Territoire de la Sirène. Mer d'algues. Des kilomètres de varech, aucune terre en vue. Dans la cale, les foudres remplis d'eau douce coulent goutte à goutte pour ces chevaux andalous offerts par des princes et bénis par des papes. Le coup imparable pour donner une peur bleue aux indigènes lorsqu'on débarquerait comme des dieux à six jambes. Autrement dit, des chevaux sacrés. Chaque bête une demi-tonne, elle boit, elle sue et pisse des litres de liquide jaune comme de l'or.

On évalue la situation par une journée torride et sans un souffle qui dure depuis des semaines. On vérifie le chargement, la ligne de flottaison, la brise à peine perceptible et périssable. On compte les derniers tonneaux d'eau douce, on calcule la distance qui reste à parcourir. On regarde les hommes qui lèchent leur couteau et mâchent du chanvre.
Sur le pont, le délire, les bagarres, les Ave Maria. Les chevaux étuvent dans la cale. En dessous, 3 000 mètres d'eau de mer infestée de requins.
Quant à la Terra qu'elle soit Voluptatis, Firma ou Incognita, ou que sais-je encore: elle n'est qu'un il qui s'abîme sur l'horizon.
Beate Renner peint comme un pirate. Il ne fait aucun doute qu'elle atteindra le rivage d'argent. Comme les conquistadores qui ont traversé l'Atlantique, son oeuvre est tropicale, immense, une aventure qui risque la perte. On voit les endroits où la peinture a éclaboussée le sol, les idées qu'elle a supprimées, les chevaux qui passent par dessus bord. On entend les cris, les plaintes, le bruit mat des sabots sur le bois du pont, le corps lourd qui tombe dans la mer avec fracas. Et puis on sent la brise.

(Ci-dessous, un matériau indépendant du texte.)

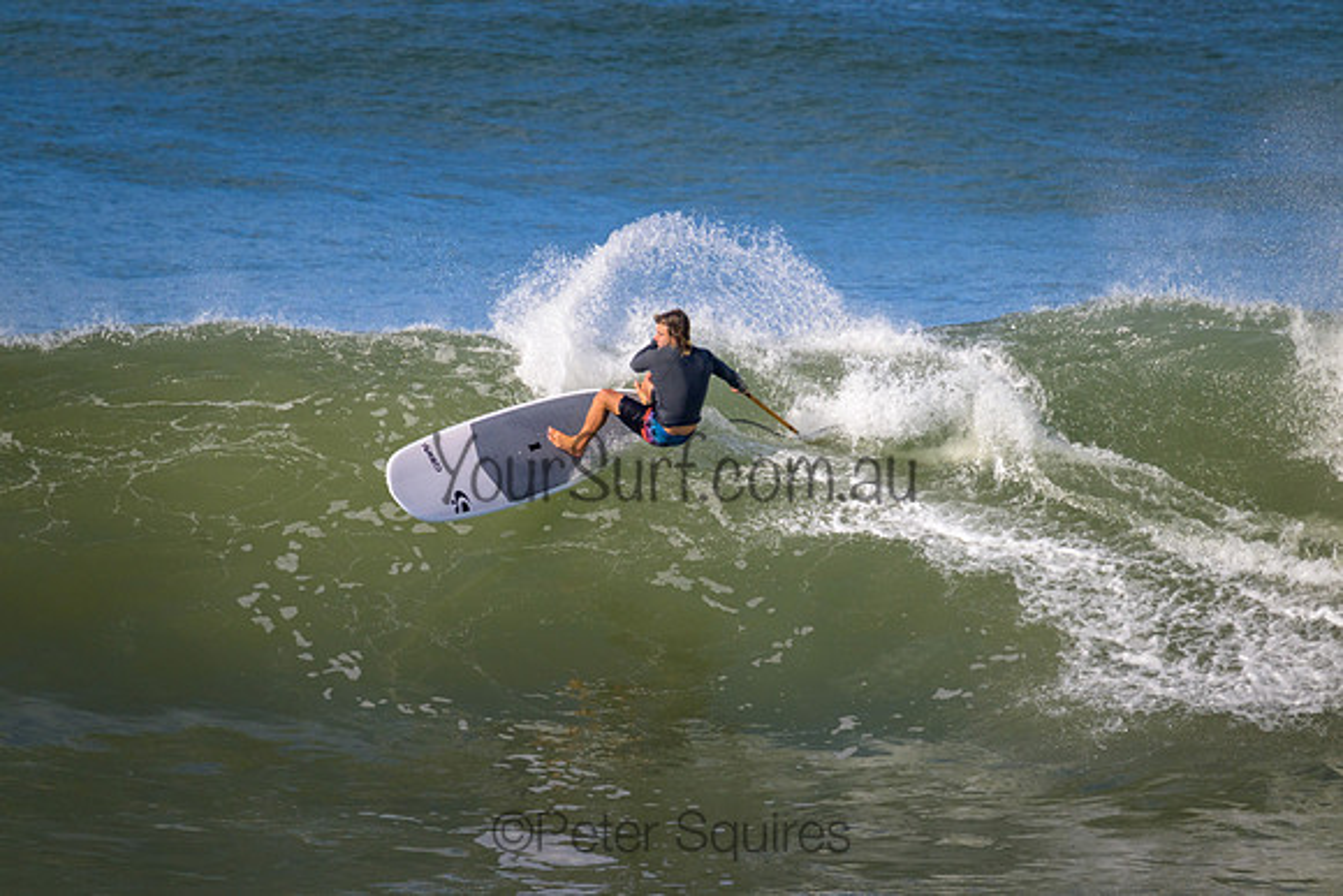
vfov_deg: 1.7
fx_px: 29850
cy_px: 448
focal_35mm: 800
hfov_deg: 2.6
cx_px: 672
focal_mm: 800
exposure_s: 1/2000
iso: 1000
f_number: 11
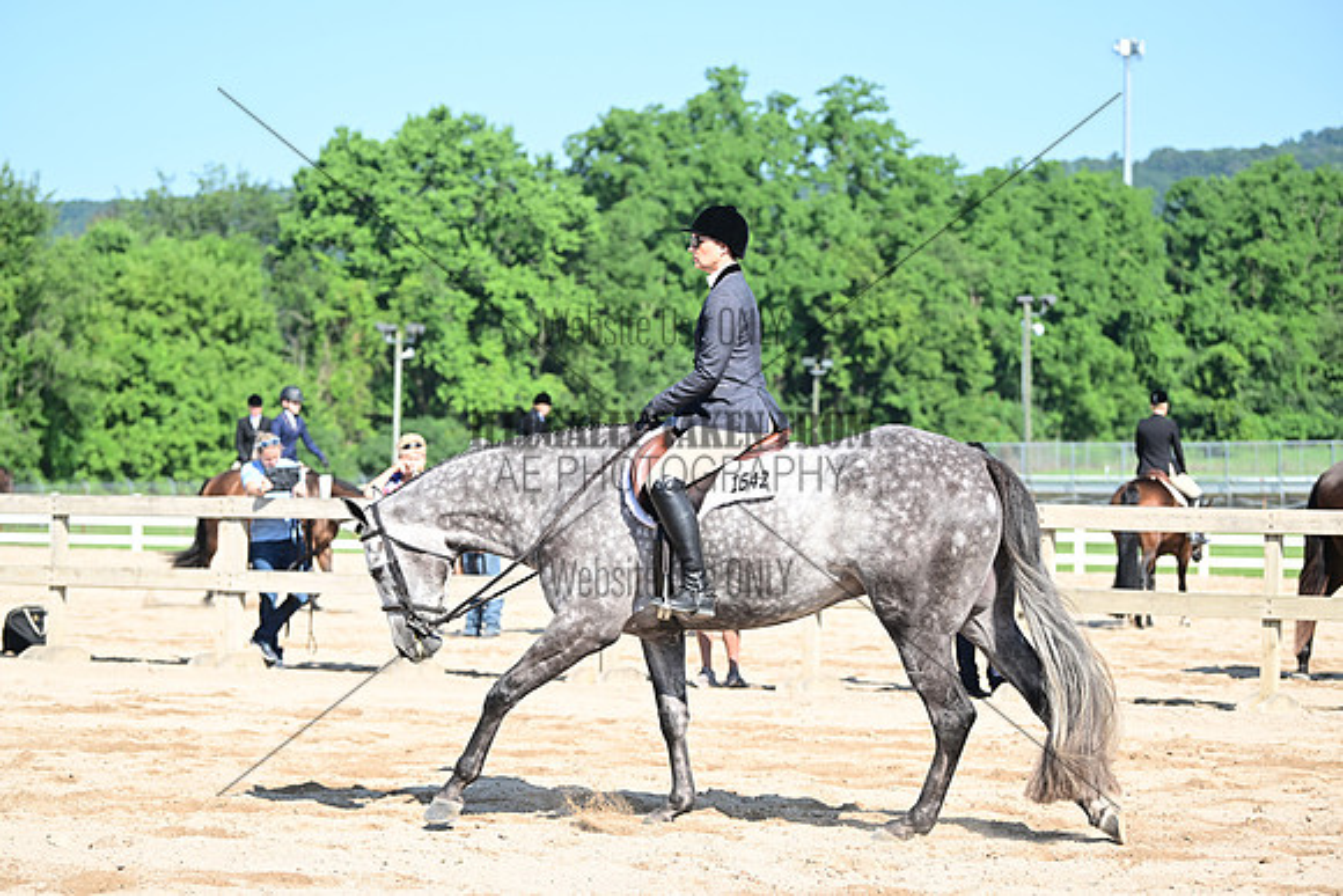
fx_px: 3545
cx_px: 672
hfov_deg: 21.5
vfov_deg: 14.4
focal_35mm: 95
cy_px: 448
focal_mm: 95
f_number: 4
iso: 125
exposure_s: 1/778
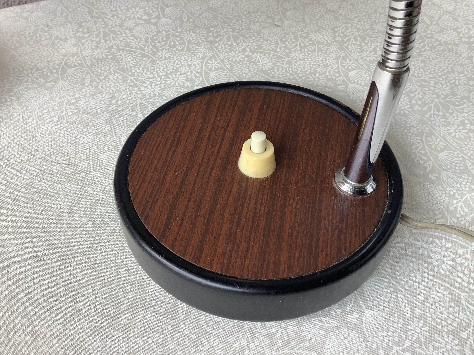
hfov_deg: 58.4
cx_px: 237
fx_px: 424
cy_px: 178
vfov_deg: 45.4
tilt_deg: -46.6
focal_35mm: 31
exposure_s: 1/129
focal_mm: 3.3
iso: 25
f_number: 2.4
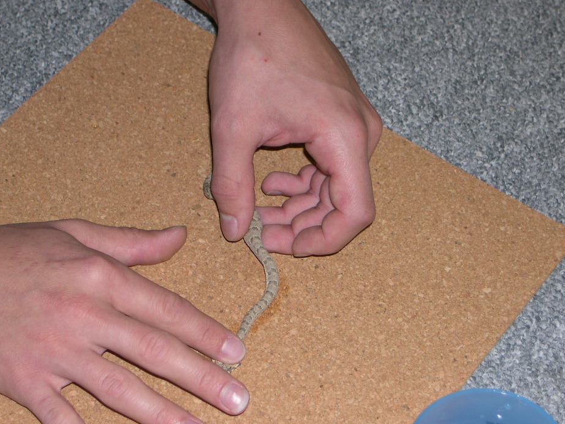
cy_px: 222
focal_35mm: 127
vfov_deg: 11.7
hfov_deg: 15.5
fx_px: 2073
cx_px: 264
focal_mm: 24
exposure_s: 1/60
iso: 100
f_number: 4.9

Si vous parvenez à cette Terre de Volupté, vous l'atteindrez après avoir lâché du lest. Vous serez contraints de traverser ces contrées privées de vent qu'on appelle les Latitudes des Chevaux.
Une fois à Berlin, ces tableaux auront traversé des kilomètres de terre qui viendront s'ajouter aux kilomètres de mer. Encadrés, installés, il se pourrait qu'ils perdent un peu de leur superbe. Mais entassés dans cet appartement, ici à Paris, je les ai vus comme un galop affolé sur un pont de bateau.

C'est d'ailleurs ce qui m'a fait reconsidérer la campagne d'Ouzbékistan. Epargnons les chevaux. Allons-y à pied.